On Wednesday, March 16, 2022 11:02:00 PM EDT John Levine wrote:
> It appears that Scott Kitterman  <[email protected]> said:
> >It took a fair amount of editing and I expect you all will have further
> >suggestions, so instead of getting up to my elbows in XML, I took the
> >published DMARCbis-05 text and updated it directly.  The modified version
> >and an rfcdiff are attached.
> 
> It's closer, but I think it still needs some reorganization.  I think this
> is where we want to end up:
> 
> Policy domain: if a domain has a dmarc record, that's the policy, otherwise
> use the org domain's policy or if no org domain policy, PSD policy.
> 
> You need to find org domains if
> a) the domain has no DMARC record so you use the org domain's instead, OR
> b) the DKIM domain doesn't match the from header domain and policy adkim=r.
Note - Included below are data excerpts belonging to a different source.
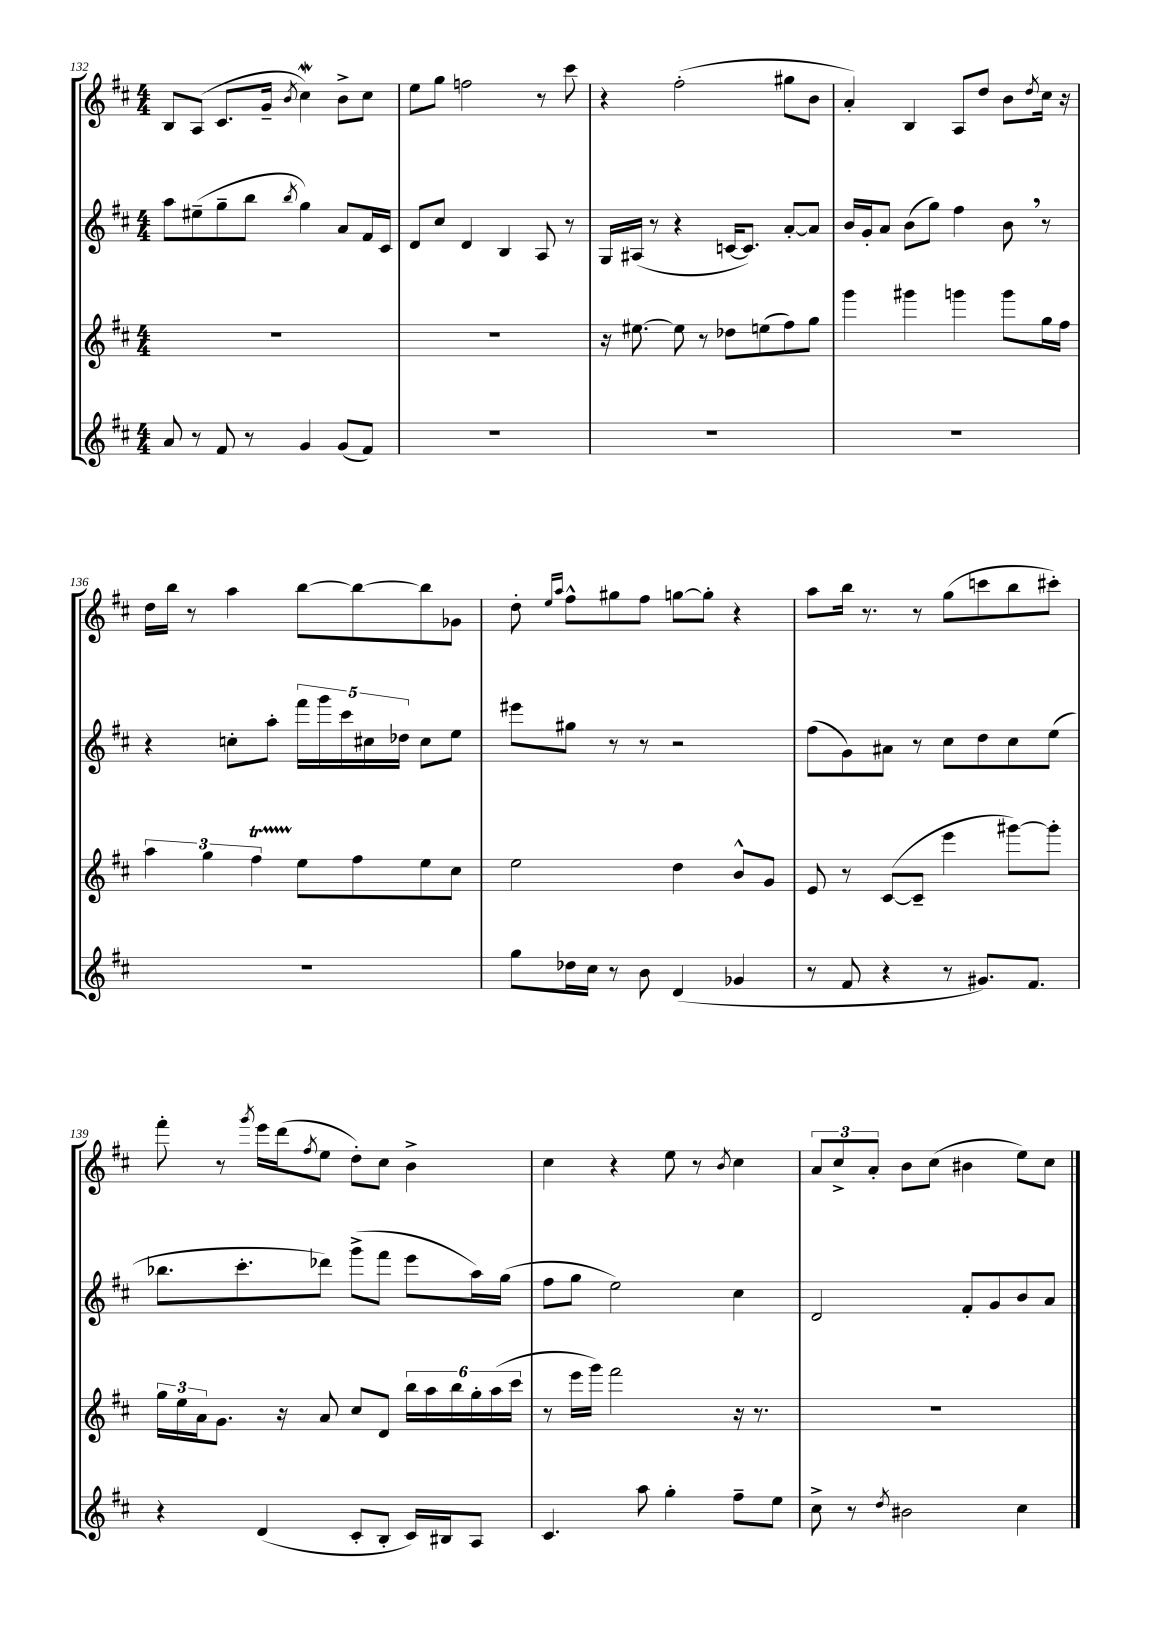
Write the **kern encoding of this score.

**kern	**kern	**kern	**kern
*part4	*part3	*part2	*part1
*staff4	*staff3	*staff2	*staff1
*clefG2	*clefG2	*clefG2	*clefG2
*k[f#c#]	*k[f#c#]	*k[f#c#]	*k[f#c#]
*M4/4	*M4/4	*M4/4	*M4/4
=132	=132	=132	=132
8a/	1r	8aa\L	8B/L
8r	.	(8ee#X~\	(8A/J
8f#/	.	8gg~\	8.c#/L
8r	.	8bb\J	.
.	.	.	16g~/Jk
.	.	8qbb/	8qb/
4g/	.	4gg\)	4cc#W\)
(8g/L	.	8a/L	8b^\L
8f#/J)	.	16f#/L	8cc#\J
.	.	16c#/JJ	.
=133	=133	=133	=133
1r	1r	8d/L	8ee\L
.	.	8cc#/J	8gg\J
.	.	4d/	2ffn\
.	.	4B/	.
.	.	8A/	8r
.	.	8r	8ccc#\
=134	=134	=134	=134
1r	16r	16G/LL	4r
.	[8.ee#X\	(16A#X/JJ	.
.	.	8r	.
.	8ee#\]	4r	(2ff#'\
.	8r	.	.
.	8dd-X\L	[16cn/KL	.
.	.	8.c/J])	.
.	(8een\	.	.
.	8ff#\)	[8a'/L	8gg#X\L
.	8gg\J	8a/J]	8b\J
=135	=135	=135	=135
1r	4ggg\	16b/LL	4a'/)
.	.	16g'/J	.
.	.	8a/J	.
.	4ggg#X\	(8b\L	4B/
.	.	8gg\J)	.
.	4gggn\	4ff#\	8A/L
.	.	.	8dd/J
.	8ggg\L	8b,\	8b\L
.	.	.	8qdd/
.	16gg\L	8r	16cc#\Jk
.	16ff#\JJ	.	16r
!!LO:LB:g=z
=136	=136	=136	=136
1r	6aa\	4r	16dd\LL
.	.	.	16bb\JJ
.	.	.	8r
.	6gg\	.	.
.	.	8ccn'\L	4aa\
.	6ff#t\	.	.
.	.	8aa'\J	.
.	8ee\L	20fff#\LL	[8bb\L
.	.	20ggg\	.
.	.	20ccc#\	.
.	8ff#\	.	8bb\_
.	.	20cc#X\	.
.	.	20dd-X\JJ	.
.	8ee\	8cc#\L	8bb\]
.	8cc#\J	8ee\J	8g-X\J
=137	=137	=137	=137
8gg\L	2ee\	8eee#X\L	8dd'\
.	.	.	16qqee/LL
.	.	.	16qqaa/JJ
16dd-X\L	.	8gg#X\J	8ff#^^\L
16cc#\JJ	.	.	.
8r	.	8r	8gg#X\
8b\	.	8r	8ff#\J
(4d/	4dd\	2r	[8ggn\L
.	.	.	8gg'\J]
4g-X/	8b^^/L	.	4r
.	8g/J	.	.
=138	=138	=138	=138
8r	8e/	(8ff#\L	8aa\L
8f#/	8r	8g\)	16bb\Jk
.	.	.	8.r
4r	([8c#/L	8a#X\J	.
.	8c#~/J]	8r	8r
8r	4eee\	8cc#\L	(8gg\L
8.g#X/L)	.	8dd\	8cccn\
.	[8ggg#X\L)	8cc#\	8bb\
8.f#/J	.	.	.
.	8ggg#'\J]	(8ee\J	8ccc#X'\J)
!!LO:LB:g=z
=139	=139	=139	=139
4r	24gg\LL	8.bb-X\L	8fff#'\
.	24ee\	.	.
.	24a\J	.	.
.	8.g\J	.	8r
.	.	8.ccc#'\	.
.	.	.	8qggg/
(4d/	.	.	16eee\LL
.	16r	.	(16ddd\J
.	.	.	8qff#/
.	8a/	8ddd-X\J)	8ee\J
8c#'/L	8cc#/L	(8ggg^\L	8dd'\L)
8B'/J	8d/J	8fff#\J	8cc#\J
16c#/LL)	24bb\LL	8eee\L	4b^\
.	24aa\	.	.
16B#X/J	.	.	.
.	24bb\	.	.
8A/J	24gg'\	16aa\L)	.
.	(24aa\	.	.
.	.	(16gg\JJ	.
.	24ccc#\JJ	.	.
=140	=140	=140	=140
4.c#/	8r	8ff#\L	4cc#\
.	16eee\LL	8gg\J	.
.	16ggg\JJ)	.	.
.	2fff#\	2ee\)	4r
8aa\	.	.	.
4gg'\	.	.	8ee\
.	.	.	8r
.	.	.	8qb/
8ff#~\L	16r	4cc#\	4cc#\
.	8.r	.	.
8ee\J	.	.	.
=141	=141	=141	=141
8cc#^\	1r	2d/	12a/L
.	.	.	12cc#^/
8r	.	.	.
.	.	.	12a'/J
8qdd/	.	.	.
2b#X\	.	.	8b\L
.	.	.	(8cc#\J
.	.	8f#'/L	4b#X\
.	.	8g/	.
4cc#\	.	8b/	8ee\L)
.	.	8a/J	8cc#\J
==	==	==	==
*-	*-	*-	*-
> OR c) the SPF domain doesn't match the from header domain and policy
> aspf=r.
> 
> To find the org domain for a domain:
>   chop the domain to the last five labels and walk up the tree.
>   stop when you find a DMARC record with psd or you hit the root.
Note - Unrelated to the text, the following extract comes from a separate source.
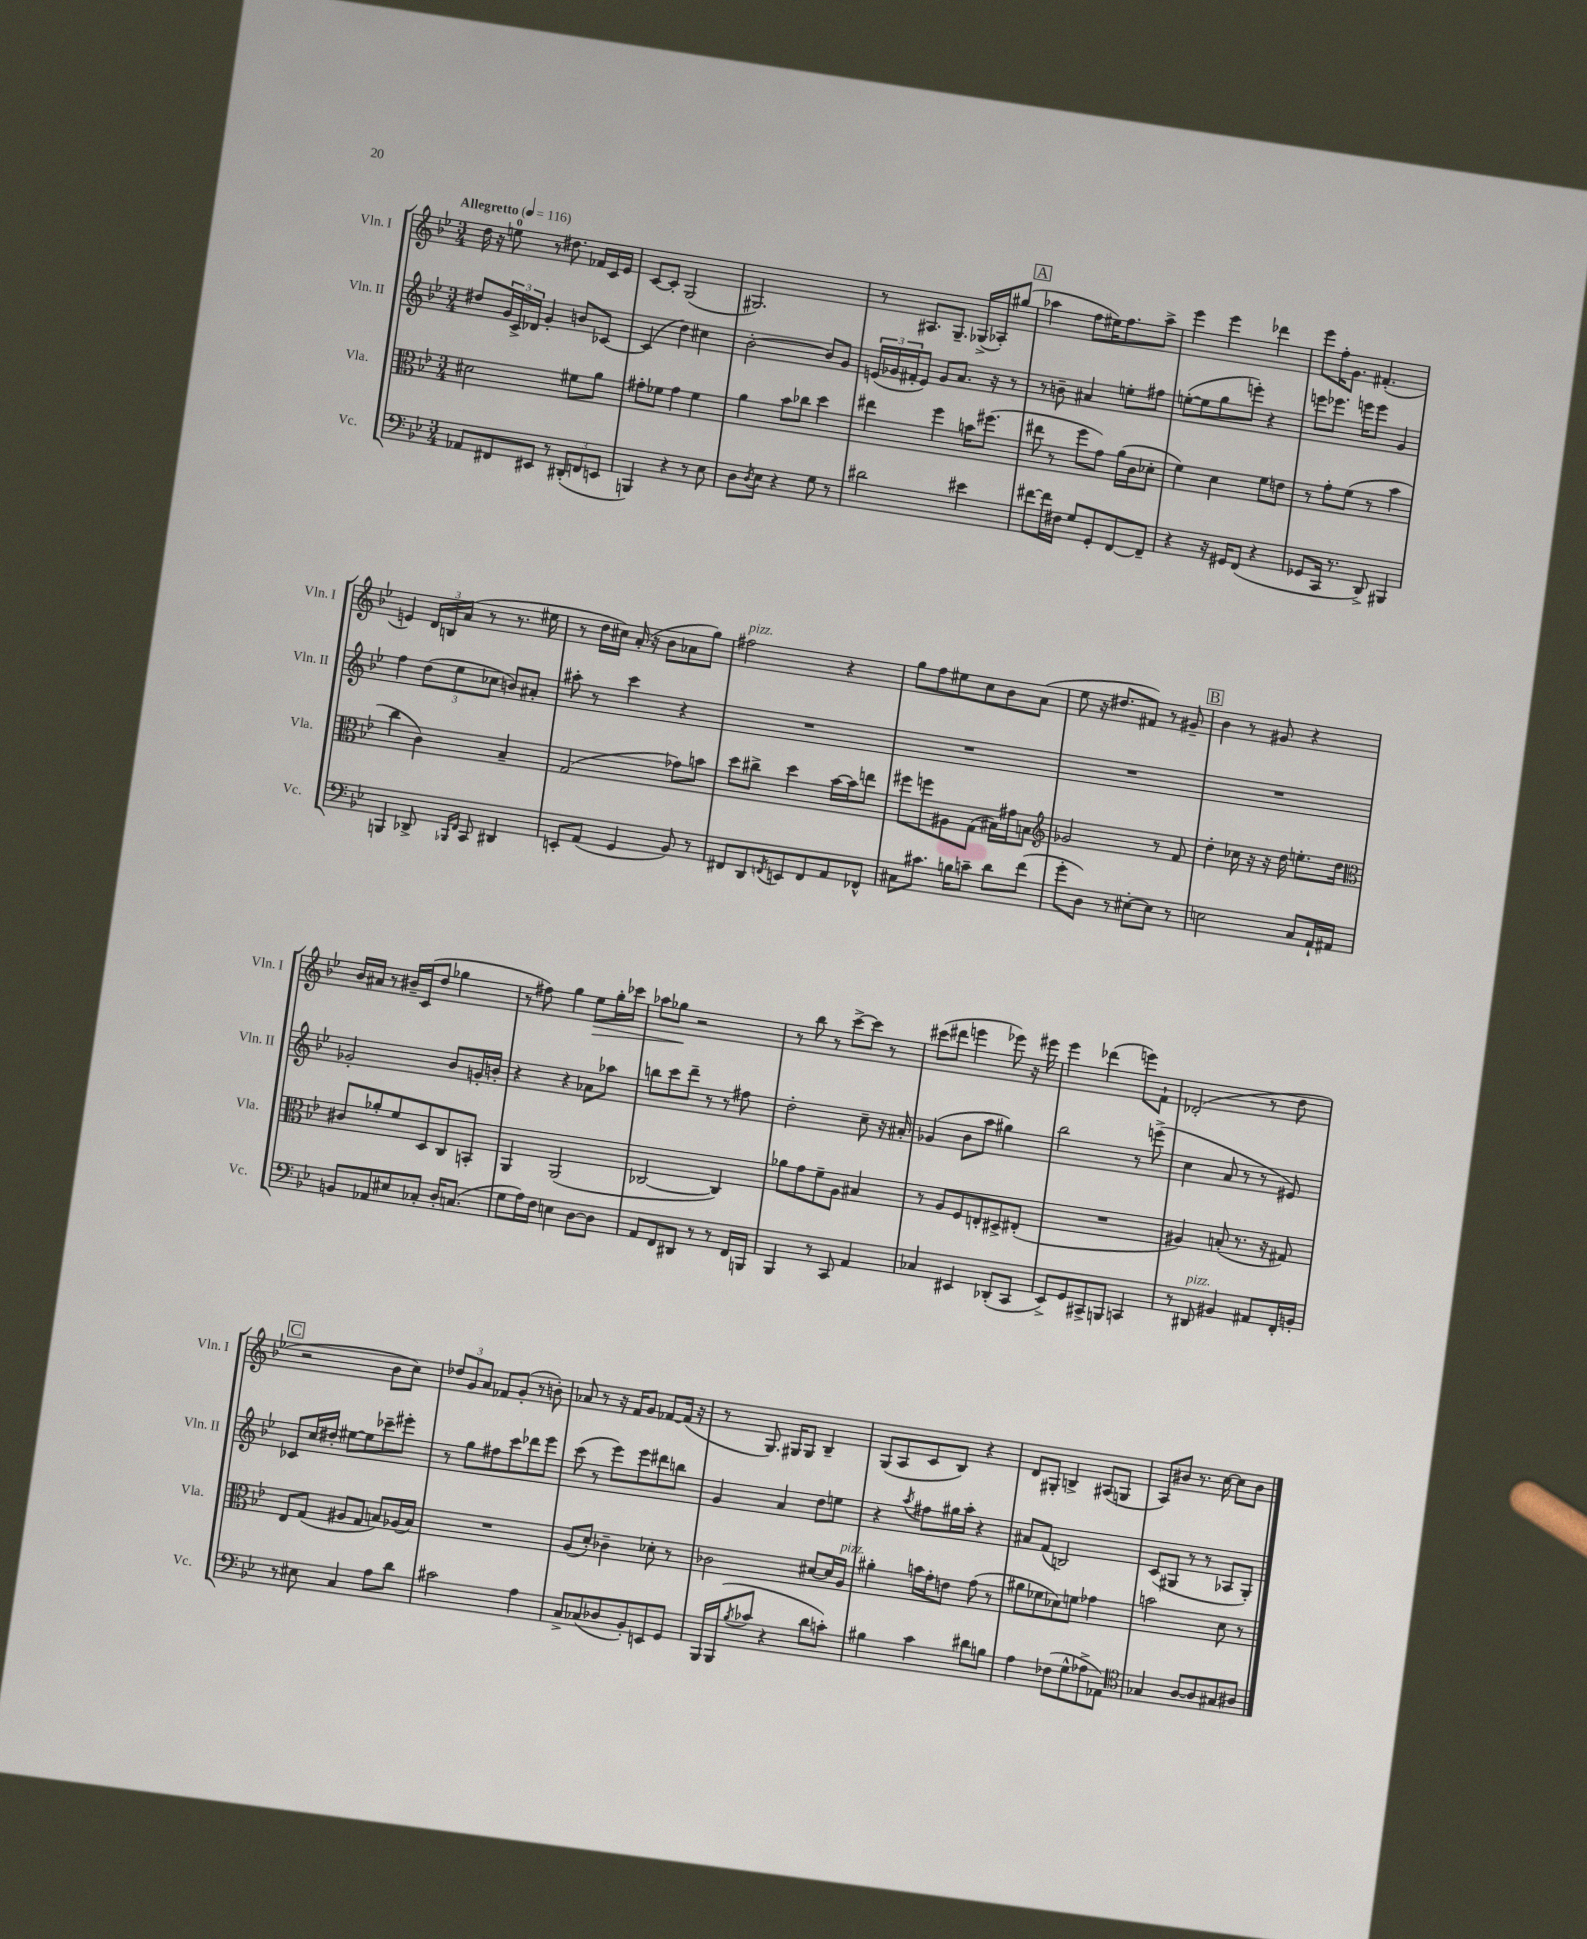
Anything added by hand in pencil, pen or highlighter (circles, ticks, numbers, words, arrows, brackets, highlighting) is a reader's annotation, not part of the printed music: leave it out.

>   if a record has psd=n, that's the org domain
>   if a record has psd=y and it isn't the original domain, the org domain is
> the one below it otherwise the org domain is the last (highest) DMARC
> record you found
> 
> Relaxed alignment doesn't change, if two domains have the same org domain,
> they're aligned.
> 
> Minor nit: if a name has two or more DMARC records, that's invalid so
> pretend it had none.

Thanks.  I think that makes sense.  Based on an offlist comment I got, I think 
it needs to say has an explicit psd=n in the record or something like that.  
Since psd=n is the default, it's implicitly true for any record that doesn't 
have psd=y in it.

I'll take another shot at it, but I'm unlikely to finish it tonight.